Las voces son estupendas. El Wotan del barítono británico Simon Neal es impresionante y señorial; el nibelungo Alberich de Michael Kraus muy vívido y movido. Sumamente interesante por su compleja heterogeneidad es la Fricka, mujer de Wotan y diosa del amor conyugal, que encarna excelentemente Renée Morloc. El gigante Fasolt de Bogdan Talos es por demás convincente. La tenebrosa Erda, diosa de la madre naturaleza, es maravillosamente entregada por Susan Maclean. Norbert Ernst nos muestra a un Loge, dios del fuego, de ígneos colores y fascinantes tonalidades. Radiante como una hermosa y soleada jornada es la voz de Froh, el dios del día, que hace Ovidiu Purcel.
Un precioso día tuvieron también los Sinfónicos de Düsseldorf (Düsseldorfer Symphoniker) y su director Axel Kober, premiados con atronadores aplausos por los espectadores. La línea de trompas exhalaba majestuosidad; los metales más pesados, grandiosidad dramática; las maderas subrayaban a la perfección los pasajes más líricos; y las cuerdas tremolantes, flameantes, como posiblemente Wagner las habría soñado, medio dormido, en un hotel en La Spezia el 5 de septiembre de 1853, cuando, según él, le vino la idea musical de El oro del Rin.
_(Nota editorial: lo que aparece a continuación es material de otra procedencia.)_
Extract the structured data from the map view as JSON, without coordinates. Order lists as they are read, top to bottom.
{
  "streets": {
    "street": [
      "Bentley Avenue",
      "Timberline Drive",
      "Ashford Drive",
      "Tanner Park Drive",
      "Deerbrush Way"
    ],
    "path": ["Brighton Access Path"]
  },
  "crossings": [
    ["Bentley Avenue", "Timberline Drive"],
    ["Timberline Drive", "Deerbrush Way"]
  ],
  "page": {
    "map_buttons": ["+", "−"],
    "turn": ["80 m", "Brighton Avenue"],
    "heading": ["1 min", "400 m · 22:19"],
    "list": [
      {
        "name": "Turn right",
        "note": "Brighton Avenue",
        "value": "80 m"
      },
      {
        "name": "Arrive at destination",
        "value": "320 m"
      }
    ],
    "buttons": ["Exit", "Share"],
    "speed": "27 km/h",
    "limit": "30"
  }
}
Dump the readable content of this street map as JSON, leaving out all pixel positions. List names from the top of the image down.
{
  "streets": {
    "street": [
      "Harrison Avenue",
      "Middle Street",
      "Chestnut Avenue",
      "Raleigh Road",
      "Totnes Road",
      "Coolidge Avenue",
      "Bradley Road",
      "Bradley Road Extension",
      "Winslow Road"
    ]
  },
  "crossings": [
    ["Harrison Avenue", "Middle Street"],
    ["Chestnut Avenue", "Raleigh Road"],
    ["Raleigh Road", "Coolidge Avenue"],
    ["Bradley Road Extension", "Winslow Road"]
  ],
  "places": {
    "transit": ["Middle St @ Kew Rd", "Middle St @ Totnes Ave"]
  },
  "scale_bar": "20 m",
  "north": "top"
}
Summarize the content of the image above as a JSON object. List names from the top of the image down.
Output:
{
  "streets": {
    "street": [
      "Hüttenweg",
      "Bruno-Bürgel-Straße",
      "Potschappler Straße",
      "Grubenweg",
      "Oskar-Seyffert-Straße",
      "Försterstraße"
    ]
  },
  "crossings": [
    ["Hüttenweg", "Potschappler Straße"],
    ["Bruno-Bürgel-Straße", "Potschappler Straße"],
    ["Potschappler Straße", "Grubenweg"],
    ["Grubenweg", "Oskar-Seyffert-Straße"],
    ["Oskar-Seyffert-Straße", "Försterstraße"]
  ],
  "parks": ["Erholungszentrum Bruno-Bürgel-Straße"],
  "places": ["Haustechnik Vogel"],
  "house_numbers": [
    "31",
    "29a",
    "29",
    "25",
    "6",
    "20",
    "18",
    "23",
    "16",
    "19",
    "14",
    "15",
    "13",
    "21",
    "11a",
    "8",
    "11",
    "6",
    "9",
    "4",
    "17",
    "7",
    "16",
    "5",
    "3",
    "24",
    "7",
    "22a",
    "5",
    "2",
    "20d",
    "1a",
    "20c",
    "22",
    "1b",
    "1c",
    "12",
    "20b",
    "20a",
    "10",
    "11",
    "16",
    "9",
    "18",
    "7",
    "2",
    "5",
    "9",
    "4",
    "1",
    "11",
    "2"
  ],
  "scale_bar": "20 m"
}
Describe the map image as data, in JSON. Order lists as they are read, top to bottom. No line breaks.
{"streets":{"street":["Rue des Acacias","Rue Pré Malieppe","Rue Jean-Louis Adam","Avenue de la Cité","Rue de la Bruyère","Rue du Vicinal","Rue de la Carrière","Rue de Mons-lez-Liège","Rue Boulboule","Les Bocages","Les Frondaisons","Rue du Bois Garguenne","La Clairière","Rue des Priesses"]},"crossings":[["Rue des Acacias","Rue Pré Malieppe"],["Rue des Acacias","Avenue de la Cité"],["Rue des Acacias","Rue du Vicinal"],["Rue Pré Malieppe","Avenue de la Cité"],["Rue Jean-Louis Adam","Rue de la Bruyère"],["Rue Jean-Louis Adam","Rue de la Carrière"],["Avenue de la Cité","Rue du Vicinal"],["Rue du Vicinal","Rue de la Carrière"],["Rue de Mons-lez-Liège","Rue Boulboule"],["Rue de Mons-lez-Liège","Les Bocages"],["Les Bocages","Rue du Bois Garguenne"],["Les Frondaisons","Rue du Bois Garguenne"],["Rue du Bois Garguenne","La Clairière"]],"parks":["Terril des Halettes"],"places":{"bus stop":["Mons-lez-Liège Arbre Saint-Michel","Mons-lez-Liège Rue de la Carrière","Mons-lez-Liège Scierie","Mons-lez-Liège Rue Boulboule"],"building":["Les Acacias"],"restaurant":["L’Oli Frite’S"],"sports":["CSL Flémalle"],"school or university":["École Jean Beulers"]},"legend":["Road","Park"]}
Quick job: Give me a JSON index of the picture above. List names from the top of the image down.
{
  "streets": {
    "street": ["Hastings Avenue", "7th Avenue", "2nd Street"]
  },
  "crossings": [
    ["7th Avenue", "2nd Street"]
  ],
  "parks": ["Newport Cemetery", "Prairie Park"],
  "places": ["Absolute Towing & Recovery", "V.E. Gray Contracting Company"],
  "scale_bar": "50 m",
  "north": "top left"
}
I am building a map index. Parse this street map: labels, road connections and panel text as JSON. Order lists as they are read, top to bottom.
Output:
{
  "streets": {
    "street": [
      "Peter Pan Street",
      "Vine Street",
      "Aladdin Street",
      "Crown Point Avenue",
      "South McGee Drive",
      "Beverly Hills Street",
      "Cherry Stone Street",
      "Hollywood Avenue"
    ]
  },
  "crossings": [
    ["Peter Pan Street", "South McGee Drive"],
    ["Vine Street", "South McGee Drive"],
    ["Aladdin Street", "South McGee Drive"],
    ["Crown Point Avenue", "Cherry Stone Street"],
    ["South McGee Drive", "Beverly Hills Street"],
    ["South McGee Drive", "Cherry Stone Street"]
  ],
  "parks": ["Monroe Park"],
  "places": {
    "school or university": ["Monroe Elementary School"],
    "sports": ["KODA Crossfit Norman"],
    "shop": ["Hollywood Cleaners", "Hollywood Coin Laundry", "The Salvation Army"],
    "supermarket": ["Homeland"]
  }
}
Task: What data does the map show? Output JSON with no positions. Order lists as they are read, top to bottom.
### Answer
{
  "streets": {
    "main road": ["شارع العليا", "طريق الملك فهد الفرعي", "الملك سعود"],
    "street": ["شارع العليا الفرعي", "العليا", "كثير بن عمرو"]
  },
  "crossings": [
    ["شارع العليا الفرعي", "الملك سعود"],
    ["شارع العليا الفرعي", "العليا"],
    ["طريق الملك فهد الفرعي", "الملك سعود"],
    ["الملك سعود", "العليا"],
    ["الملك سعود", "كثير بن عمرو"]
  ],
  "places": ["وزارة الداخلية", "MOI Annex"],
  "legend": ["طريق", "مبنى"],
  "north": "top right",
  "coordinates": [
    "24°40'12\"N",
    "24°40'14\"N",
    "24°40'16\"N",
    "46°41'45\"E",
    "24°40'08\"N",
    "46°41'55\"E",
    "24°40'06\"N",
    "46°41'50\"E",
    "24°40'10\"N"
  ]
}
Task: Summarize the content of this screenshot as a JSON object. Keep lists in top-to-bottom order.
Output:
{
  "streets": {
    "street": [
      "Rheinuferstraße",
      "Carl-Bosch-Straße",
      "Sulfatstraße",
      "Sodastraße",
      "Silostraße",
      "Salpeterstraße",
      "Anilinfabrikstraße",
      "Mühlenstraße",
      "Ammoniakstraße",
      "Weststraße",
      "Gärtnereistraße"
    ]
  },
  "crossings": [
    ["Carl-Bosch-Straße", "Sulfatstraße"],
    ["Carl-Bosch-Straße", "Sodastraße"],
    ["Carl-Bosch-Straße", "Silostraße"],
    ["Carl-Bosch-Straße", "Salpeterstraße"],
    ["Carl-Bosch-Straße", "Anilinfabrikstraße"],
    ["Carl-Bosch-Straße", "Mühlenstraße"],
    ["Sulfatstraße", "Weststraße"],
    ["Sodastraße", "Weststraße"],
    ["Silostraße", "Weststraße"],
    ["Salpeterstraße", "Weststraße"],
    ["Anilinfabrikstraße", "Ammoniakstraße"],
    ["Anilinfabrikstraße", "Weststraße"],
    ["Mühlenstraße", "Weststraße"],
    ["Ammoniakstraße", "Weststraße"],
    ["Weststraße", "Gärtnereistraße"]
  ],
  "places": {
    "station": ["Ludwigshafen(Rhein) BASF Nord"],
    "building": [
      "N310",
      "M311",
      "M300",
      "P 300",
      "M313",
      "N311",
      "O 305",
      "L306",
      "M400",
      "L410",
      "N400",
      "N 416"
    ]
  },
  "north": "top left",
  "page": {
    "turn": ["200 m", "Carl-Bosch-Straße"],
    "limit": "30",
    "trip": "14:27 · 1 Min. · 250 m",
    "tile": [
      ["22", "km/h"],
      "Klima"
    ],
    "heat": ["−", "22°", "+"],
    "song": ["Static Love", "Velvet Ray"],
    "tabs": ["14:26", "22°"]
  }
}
Axel Kober concatena todos los elementos refinadamente, acompaña a los cantantes a las mil maravillas y atiza, con gran acierto, a músicos e intérpretes para que den todo de si. El resultado es la perfección musical, al nivel de las mejores épocas de Bayreuth, aunque el arranque escénico del ciclo de El anillo del nibelungo no haya sido del agrado de todos. De todas formas, hay gran expectación por La Valquiria, la segunda entrega de estas cuatro óperas épicas que tendrá estreno el 28 de enero de 2018.